IL 14 is an exurb and rural, made up of parts of seven counties in the far western suburbs. It was represented by Republican Dennis Hastert from 1987 to 2007. Hastert was Speaker of the House from 1999 to 2007, the longest serving Republican Speaker in U.S. history. Although a Democrat won in IL 14 in 2008 after Hastert was indicted and left office, Republican Randy Hultgren regained the seat in 2011, and has held it since. President Trump praised Hultgren at a southern Illinois rally a few weeks ago.
First-time candidate Lauren Underwood took on Hultgren in the midterms. Underwood is an African American registered nurse, who served in the Obama administration as a senior adviser working on implementation of the Affordable Care Act (ACA). She decided to run against Hultgren after he voted against the ACA. Underwood is the first woman and the first African American to represent IL 14, a district that is 85% white, 12.2% Hispanic and only 2.9% African American.
These victories were achieved using several smart campaigning strategies:
1) Run as an authentic candidate
Each candidate won running as their authentic themselves, as both knowledgeable and passionate experts on the issues of their own work lives. Casten was effective in using his scientific background to underscore his passion for clean energy and argue against climate-change denial. Underwood is not only is a nurse and a health policy expert, but also has a preexisting heart condition. She was able to capture the imagination and commitment of voters using her own personal story. Although she did not run on a single-payer platform, her platform to expand the ACA was effective in garnering support.
2) Build strong coalitions and rely on grassroots organizing to expand the base
Both candidates built robust coalitions led by women that included strong labor participation (AFSCME, ANA, SEIU, Illinois Educational Association, Illinois Federation of Teachers, unions representing skilled trades, and others), Planned Parenthood, the Illinois Muslim Civic Coalition and many more, including religious, environmental and LGBT organizations. These organizations worked together to build strong campaigns, bring new people into the process and offer organizing skills building, including canvassing, texting/phone banking, use of social media and messaging. Swing Left, Indivisible, Moveon and other grassroots groups also provided people and other resources for these campaigns, including training about how to canvass, transportation out to the suburbs, social media networking and many postcard signing events.
One experienced organizer in IL 6 said that every canvass was good, and one was excellent when all of the people she spoke to said something like ‘I support Casten but I don’t know about my neighbors.’ Finally, she told the last person that everyone on the block supported Casten! A first-time canvasser in IL 14 said that traveled an hour and a half from her home, because she felt as if our democracy is fundamentally at stake in this election. This was her contribution, even though she ‘cannot stand’ canvassing, and already had been texting, signing post cards and attending fundraisers. As Underwood said, “we showed up, showed up, showed up, showed up.” (Interview, MSNBC, November 7, 2018).

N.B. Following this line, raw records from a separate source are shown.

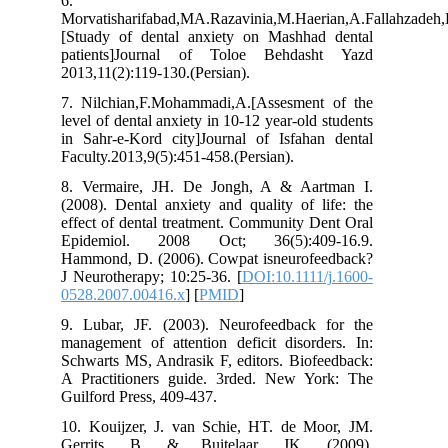
6.
Morvatisharifabad,MA.Razavinia,M.Haerian,A.Fallahzade
[Stuady of dental anxiety on Mashhad dental
patients]Journal of Toloe Behdasht Yazd
2013,11(2):119-130.(Persian).
7. Nilchian,F.Mohammadi,A.[Assesment of the
level of dental anxiety in 10-12 year-old students
in Sahr-e-Kord city]Journal of Isfahan dental
Faculty.2013,9(5):451-458.(Persian).
8. Vermaire, JH. De Jongh, A & Aartman I.
(2008). Dental anxiety and quality of life: the
effect of dental treatment. Community Dent Oral
Epidemiol. 2008 Oct; 36(5):409-16.9.
Hammond, D. (2006). Cowpat isneurofeedback?
J Neurotherapy; 10:25-36. [
DOI:10.1111/j.1600-
0528.2007.00416.x
] [
PMID
]
9. Lubar, JF. (2003). Neurofeedback for the
management of attention deficit disorders. In:
Schwarts MS, Andrasik F, editors. Biofeedback:
A Practitioners guide. 3rded. New York: The
Guilford Press, 409-437.
10. Kouijzer, J. van Schie, HT. de Moor, JM.
Gerrits, B. & Buitelaar, JK. (2009).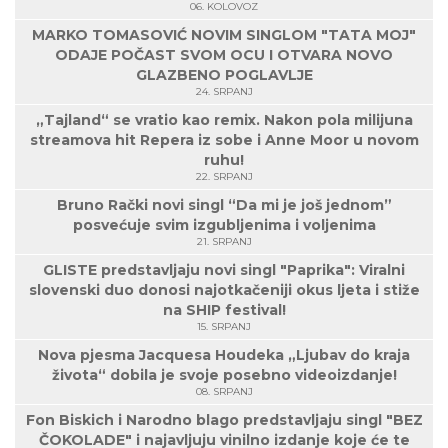
06. KOLOVOZ
MARKO TOMASOVIĆ NOVIM SINGLOM "TATA MOJ"
ODAJE POČAST SVOM OCU I OTVARA NOVO
GLAZBENO POGLAVLJE
24. SRPANJ
„Tajland“ se vratio kao remix. Nakon pola milijuna
streamova hit Repera iz sobe i Anne Moor u novom
ruhu!
22. SRPANJ
Bruno Rački novi singl “Da mi je još jednom”
posvećuje svim izgubljenima i voljenima
21. SRPANJ
GLISTE predstavljaju novi singl "Paprika": Viralni
slovenski duo donosi najotkačeniji okus ljeta i stiže
na SHIP festival!
15. SRPANJ
Nova pjesma Jacquesa Houdeka „Ljubav do kraja
života“ dobila je svoje posebno videoizdanje!
08. SRPANJ
Fon Biskich i Narodno blago predstavljaju singl "BEZ
ČOKOLADE" i najavljuju vinilno izdanje koje će te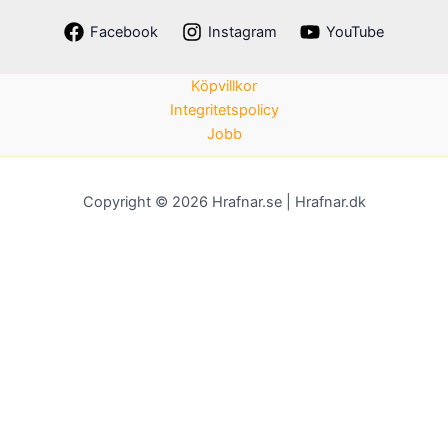
Facebook
Instagram
YouTube
Köpvillkor
Integritetspolicy
Jobb
Copyright © 2026 Hrafnar.se | Hrafnar.dk
Genom att klicka på “Acceptera” samtycker du till lagring av
cookies på din enhet för att förbättra navigeringen på
webbplatsen, analysera webbplatsens användning och bistå i
våra marknadsföringsinsatser.
Acceptera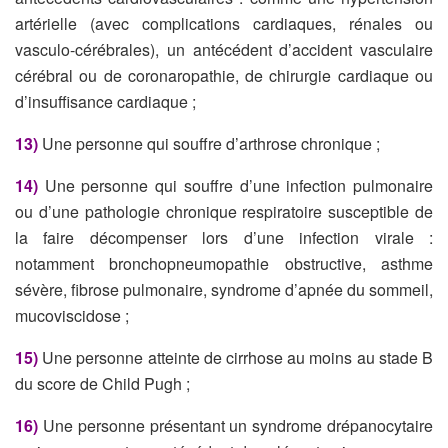
artérielle (avec complications cardiaques, rénales ou
vasculo-cérébrales), un antécédent d’accident vasculaire
cérébral ou de coronaropathie, de chirurgie cardiaque ou
d’insuffisance cardiaque ;
13)
Une personne qui souffre d’arthrose chronique ;
14)
Une personne qui souffre d’une infection pulmonaire
ou d’une pathologie chronique respiratoire susceptible de
la faire décompenser lors d’une infection virale :
notamment bronchopneumopathie obstructive, asthme
sévère, fibrose pulmonaire, syndrome d’apnée du sommeil,
mucoviscidose ;
15)
Une personne atteinte de cirrhose au moins au stade B
du score de Child Pugh ;
16)
Une personne présentant un syndrome drépanocytaire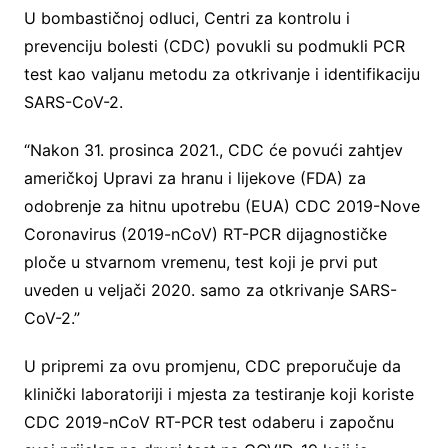
U bombastičnoj odluci, Centri za kontrolu i
prevenciju bolesti (CDC) povukli su podmukli PCR
test kao valjanu metodu za otkrivanje i identifikaciju
SARS-CoV-2.
“Nakon 31. prosinca 2021., CDC će povući zahtjev
američkoj Upravi za hranu i lijekove (FDA) za
odobrenje za hitnu upotrebu (EUA) CDC 2019-Nove
Coronavirus (2019-nCoV) RT-PCR dijagnostičke
ploče u stvarnom vremenu, test koji je prvi put
uveden u veljači 2020. samo za otkrivanje SARS-
CoV-2.”
U pripremi za ovu promjenu, CDC preporučuje da
klinički laboratoriji i mjesta za testiranje koji koriste
CDC 2019-nCoV RT-PCR test odaberu i započnu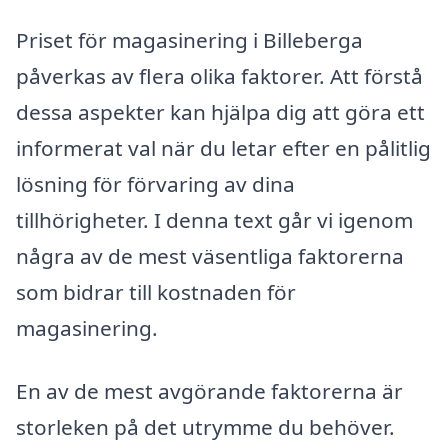
Priset för magasinering i Billeberga
påverkas av flera olika faktorer. Att förstå
dessa aspekter kan hjälpa dig att göra ett
informerat val när du letar efter en pålitlig
lösning för förvaring av dina
tillhörigheter. I denna text går vi igenom
några av de mest väsentliga faktorerna
som bidrar till kostnaden för
magasinering.
En av de mest avgörande faktorerna är
storleken på det utrymme du behöver.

3) Advocate justice and equity
To paraphrase Stacey Davis Gates, the policy director of the Chicago Teacher’s Union, the issues of access to health care, having fully resourced schools in every neighborhood and stopping gun violence and police misconduct are not “left issues,” but issues of justice. These campaigns demonstrated that when we use our skills to talk to people, and get them reengaged in imagining equity, we can win on these issues of justice (interview, The Ben Joravsky Show, November 1, 2018).